WORK TO BE COMPLETED
Where a line in the material below has the string "Next", please report it.

EXERCISE MATERIAL
--- START ---
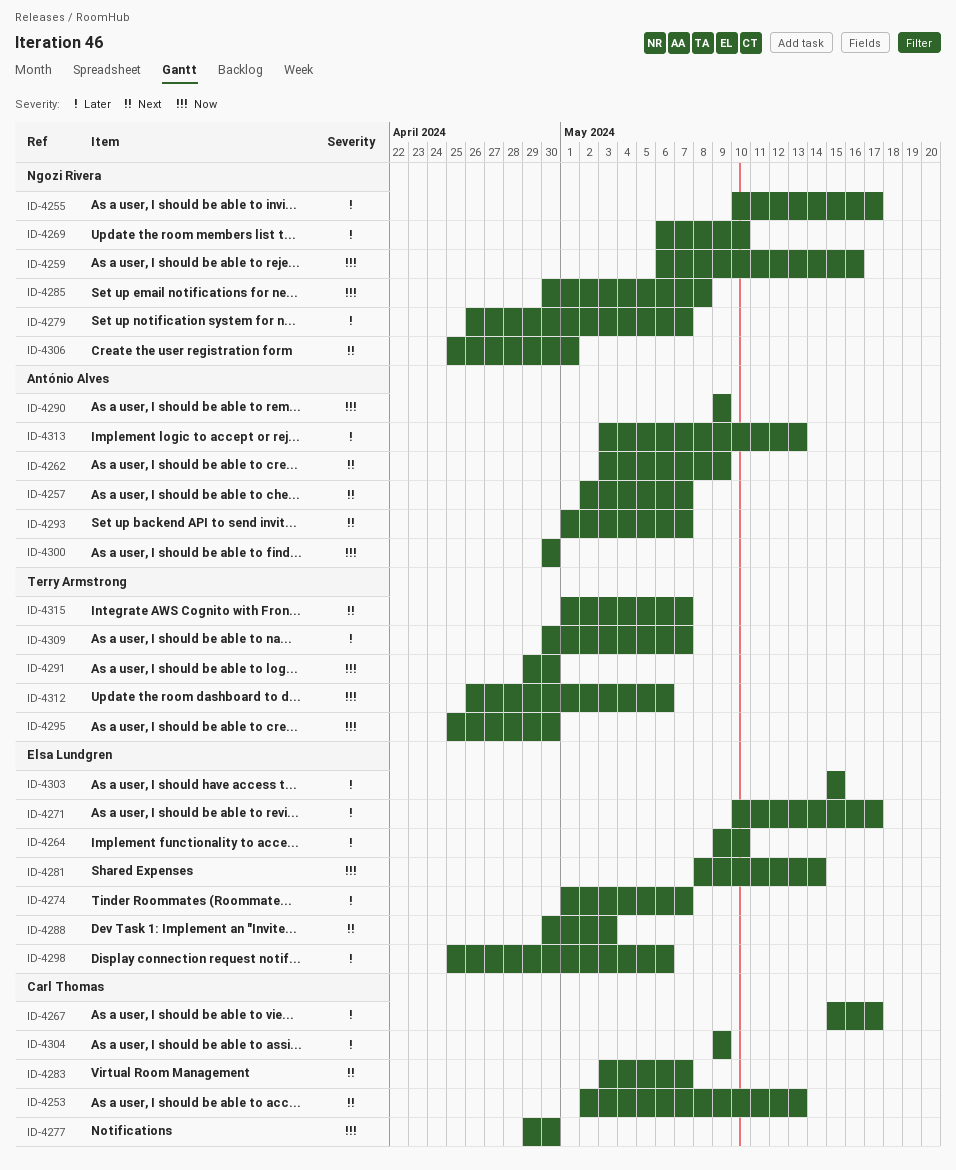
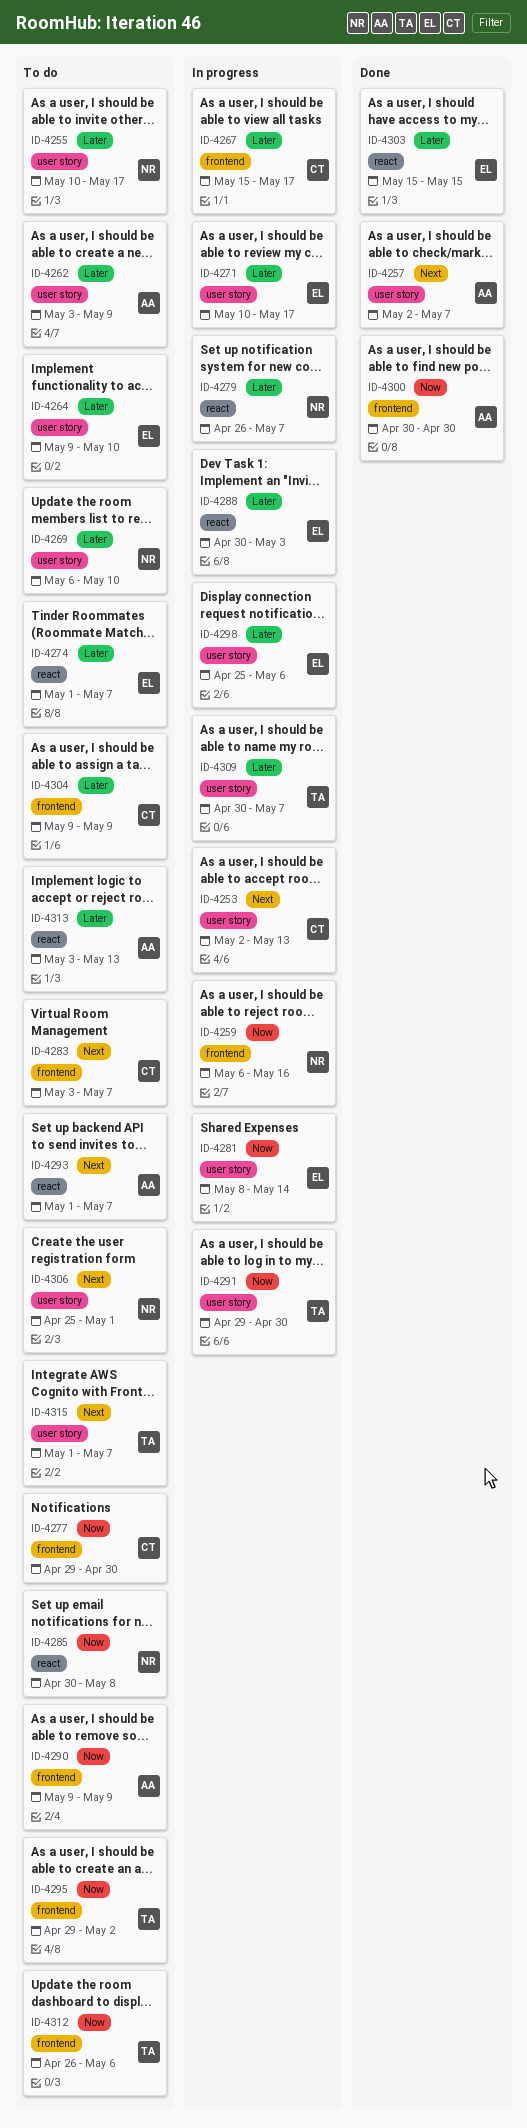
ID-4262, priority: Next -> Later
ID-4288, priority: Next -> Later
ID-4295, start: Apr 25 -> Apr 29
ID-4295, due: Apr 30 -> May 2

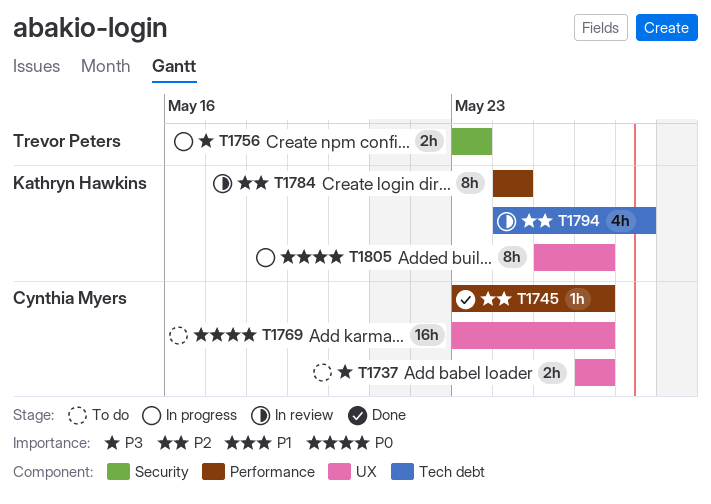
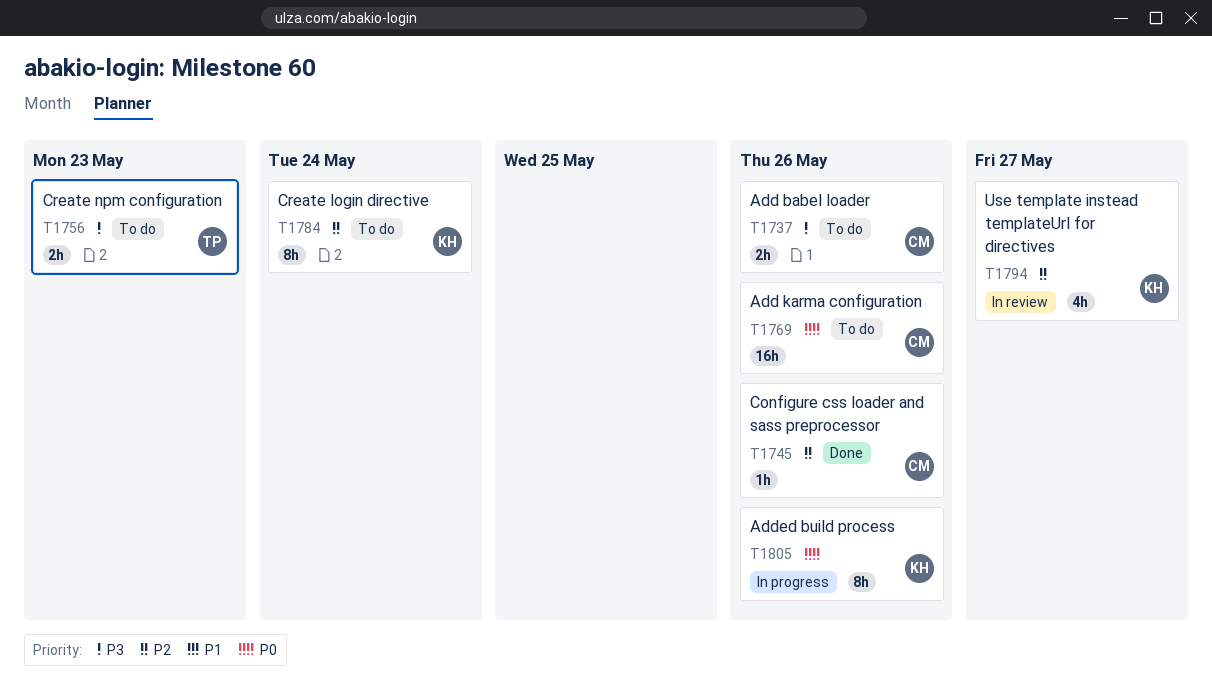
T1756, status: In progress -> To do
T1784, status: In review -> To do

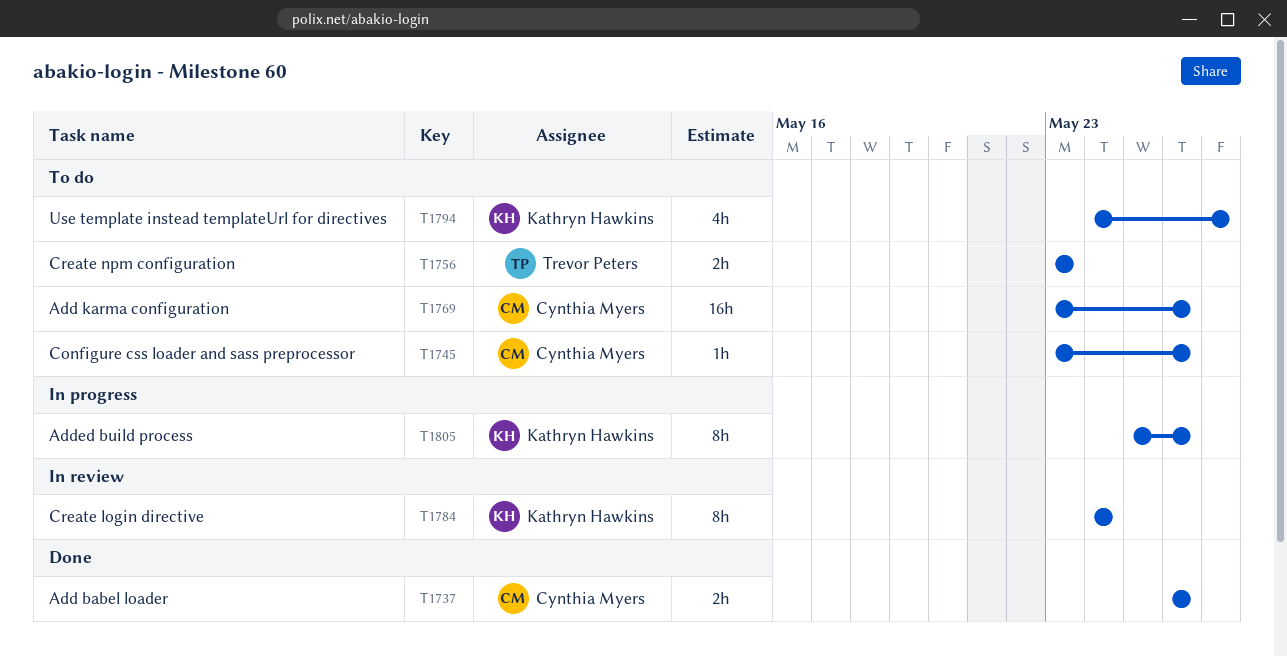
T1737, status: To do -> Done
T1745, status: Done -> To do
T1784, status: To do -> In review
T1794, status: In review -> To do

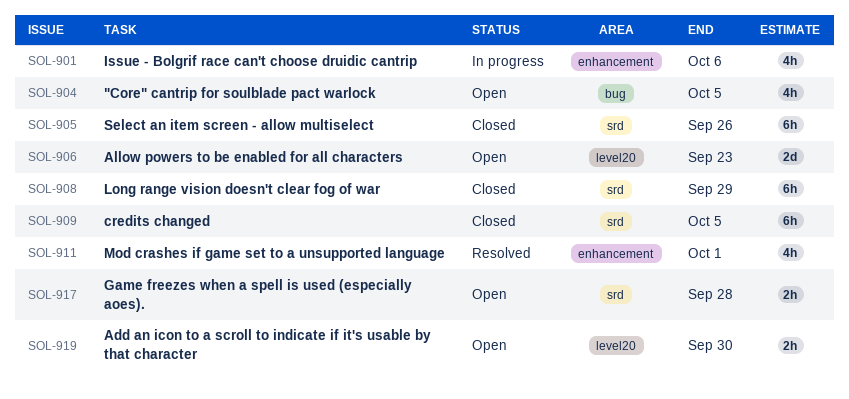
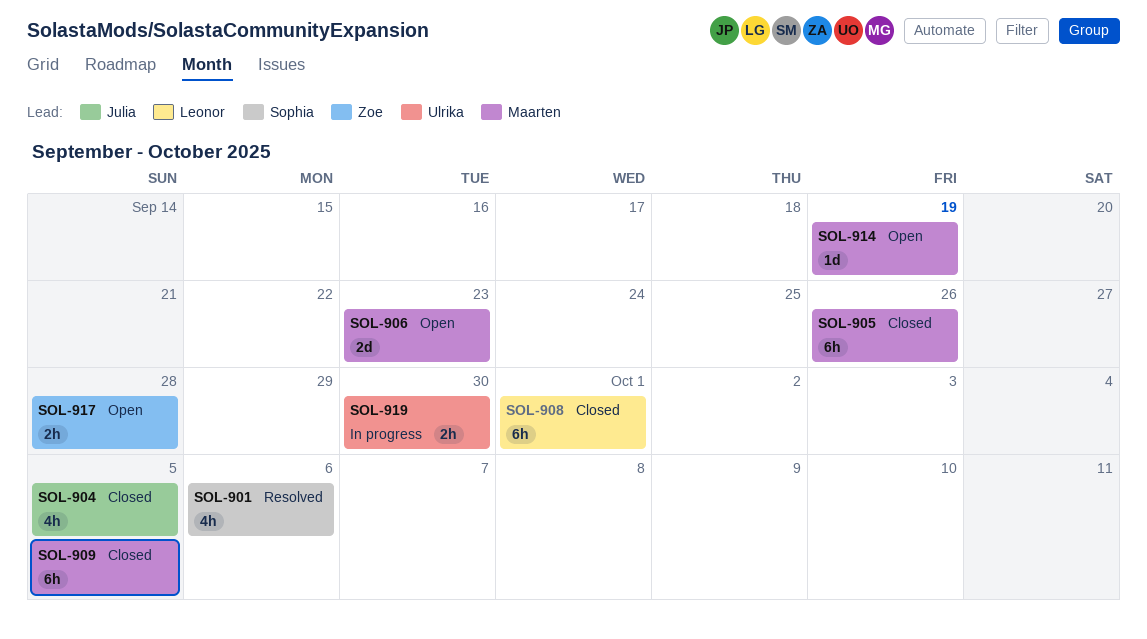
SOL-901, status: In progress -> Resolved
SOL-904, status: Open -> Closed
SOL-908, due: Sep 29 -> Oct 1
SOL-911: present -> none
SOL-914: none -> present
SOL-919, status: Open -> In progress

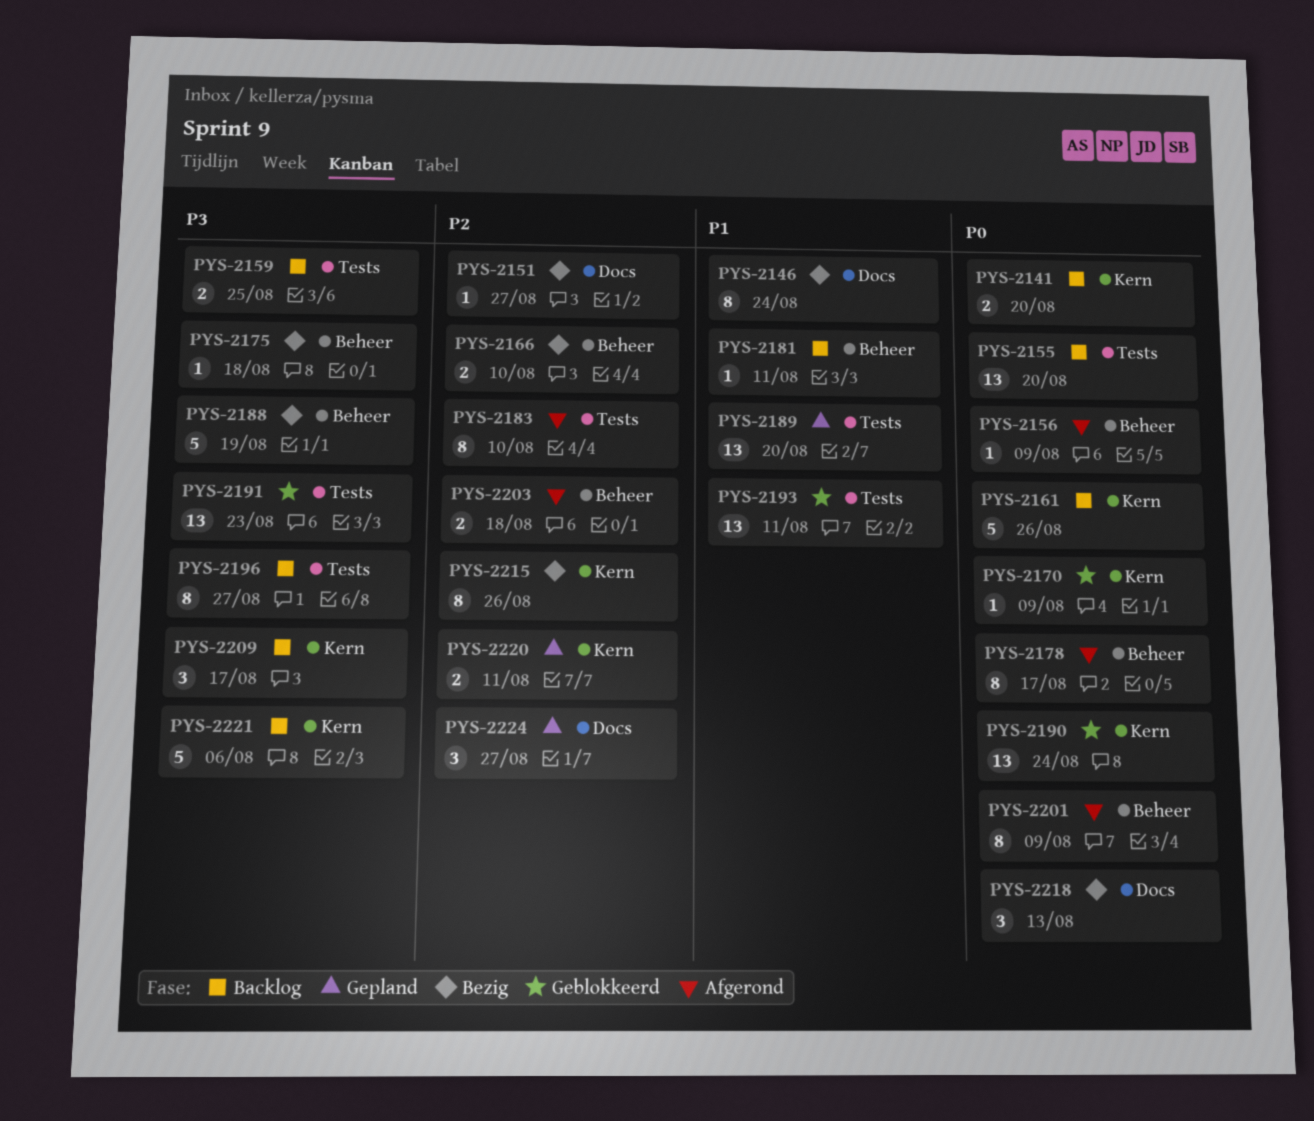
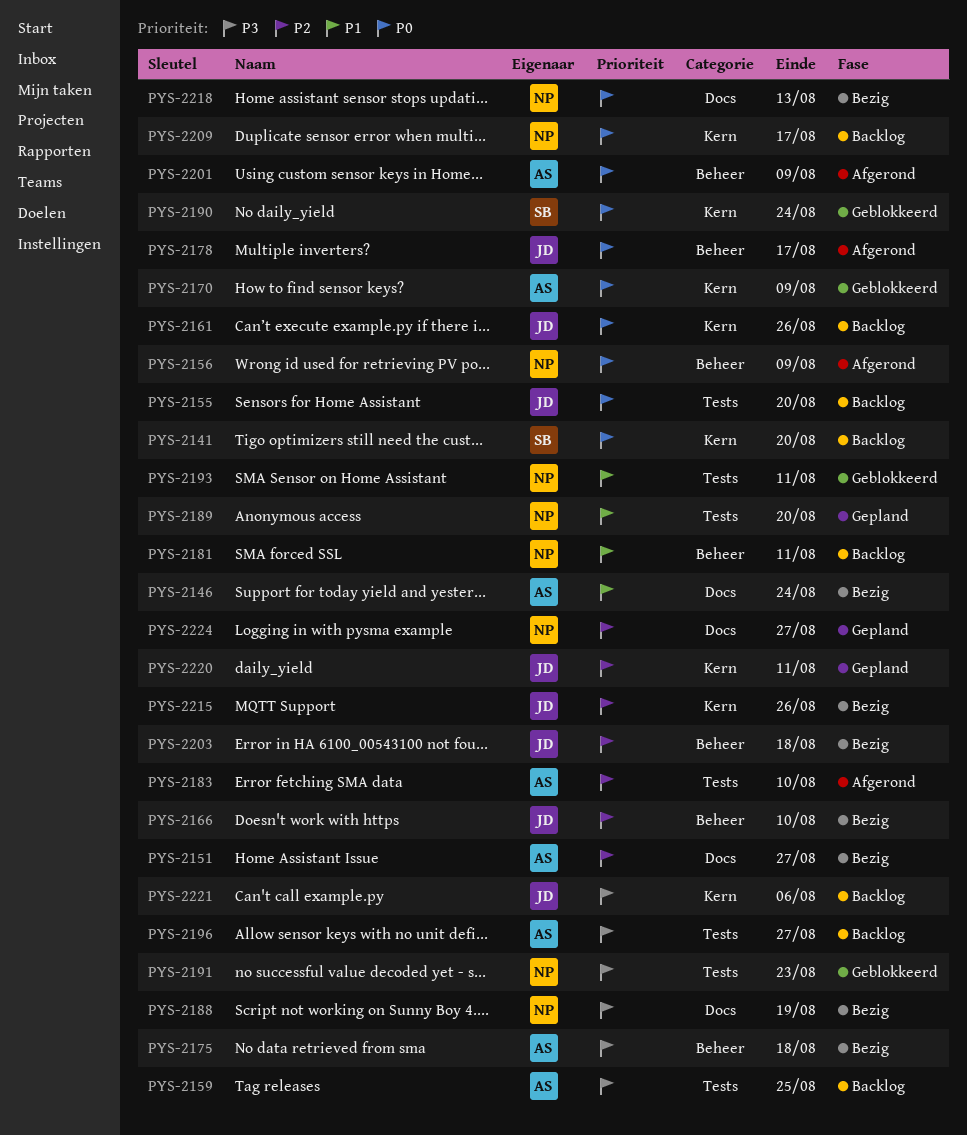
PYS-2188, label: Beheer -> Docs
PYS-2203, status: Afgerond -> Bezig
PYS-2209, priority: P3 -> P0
--- END ---
REPLY
ID-4262, priority: Next -> Later
ID-4288, priority: Next -> Later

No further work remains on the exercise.